The incidence of recurrent genital warts is not well characterized; this is especially true in a post-human papillomavirus (HPV) vaccination era. The objectives of this study were to assess the incidence of subsequent HPV-related external genital warts (EGW) episodes in high-risk male and female adults, as well as ascertain patient profile and disease characteristics, in a real-world Canadian sexual health clinical setting.

Methods

Retrospective chart review study conducted at Clinique médicale l’Actuel, a sexual health clinic in Montréal, Québec, Canada. Eligible patients were 18 to 45 years of age with a first diagnosis of EGW associated with a HPV infection between July 1, 2006, and June 30, 2012.

Results

A total of 400 first-episode EGW cases were identified. Up to 6 subsequent episodes were documented, with 194 (48.5%) patients reporting at least 1 subsequent EGW episode.
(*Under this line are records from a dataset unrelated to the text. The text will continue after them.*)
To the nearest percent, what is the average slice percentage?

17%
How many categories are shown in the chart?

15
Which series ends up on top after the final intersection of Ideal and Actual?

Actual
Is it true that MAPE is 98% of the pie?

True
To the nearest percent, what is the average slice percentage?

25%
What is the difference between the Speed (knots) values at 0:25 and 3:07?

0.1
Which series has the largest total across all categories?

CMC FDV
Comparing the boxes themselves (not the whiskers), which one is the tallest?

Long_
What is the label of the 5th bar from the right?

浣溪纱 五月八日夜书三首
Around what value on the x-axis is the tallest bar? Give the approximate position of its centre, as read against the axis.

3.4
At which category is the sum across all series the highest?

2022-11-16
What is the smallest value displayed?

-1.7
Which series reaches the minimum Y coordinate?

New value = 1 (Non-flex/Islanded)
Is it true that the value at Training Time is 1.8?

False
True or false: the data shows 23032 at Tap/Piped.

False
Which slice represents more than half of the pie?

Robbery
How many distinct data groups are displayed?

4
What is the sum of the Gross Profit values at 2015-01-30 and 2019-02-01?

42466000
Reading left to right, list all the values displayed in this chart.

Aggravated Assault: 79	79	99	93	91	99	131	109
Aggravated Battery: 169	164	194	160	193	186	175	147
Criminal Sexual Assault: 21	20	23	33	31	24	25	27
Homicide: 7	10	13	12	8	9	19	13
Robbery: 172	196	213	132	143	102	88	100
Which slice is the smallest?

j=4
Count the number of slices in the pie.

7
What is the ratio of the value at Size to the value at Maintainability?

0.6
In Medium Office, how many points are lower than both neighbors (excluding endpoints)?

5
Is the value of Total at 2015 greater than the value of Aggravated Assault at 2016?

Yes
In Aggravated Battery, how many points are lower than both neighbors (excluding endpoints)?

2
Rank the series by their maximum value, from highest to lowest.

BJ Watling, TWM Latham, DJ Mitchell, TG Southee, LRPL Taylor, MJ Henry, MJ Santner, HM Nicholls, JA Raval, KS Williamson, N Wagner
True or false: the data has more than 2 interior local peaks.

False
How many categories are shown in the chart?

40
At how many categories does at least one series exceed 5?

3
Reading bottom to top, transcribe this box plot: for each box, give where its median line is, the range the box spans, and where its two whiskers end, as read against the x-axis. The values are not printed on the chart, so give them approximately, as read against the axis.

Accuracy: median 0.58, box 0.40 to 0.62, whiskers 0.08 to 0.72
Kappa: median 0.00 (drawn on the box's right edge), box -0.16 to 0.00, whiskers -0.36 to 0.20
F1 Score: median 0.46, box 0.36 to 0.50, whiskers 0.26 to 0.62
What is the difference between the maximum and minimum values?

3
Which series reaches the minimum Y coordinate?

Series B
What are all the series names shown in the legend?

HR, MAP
Median time to first subsequent EGW episode was 3.97 years, and the incidence density rate for all subsequent episodes was 0.18/100 patient-years. Over 90% of patients reported clearance of the first subsequent episode, with median time to clearance of 0.30 years. Regardless of subsequent episode number, greater than 95% of patients received treatment, primarily cryotherapy, with high-risk sexual behavior reducing as number of episodes increased.

Conclusions

Overall, a high rate of subsequent EGW episodes was observed in this high-risk population, despite high treatment rates and improvement in high-risk sexual behavior. These data, assessed in a prevaccination Québec health care system, may be compared with future EGW rates to assess the impact of a governmentally-funded HPV vaccination program.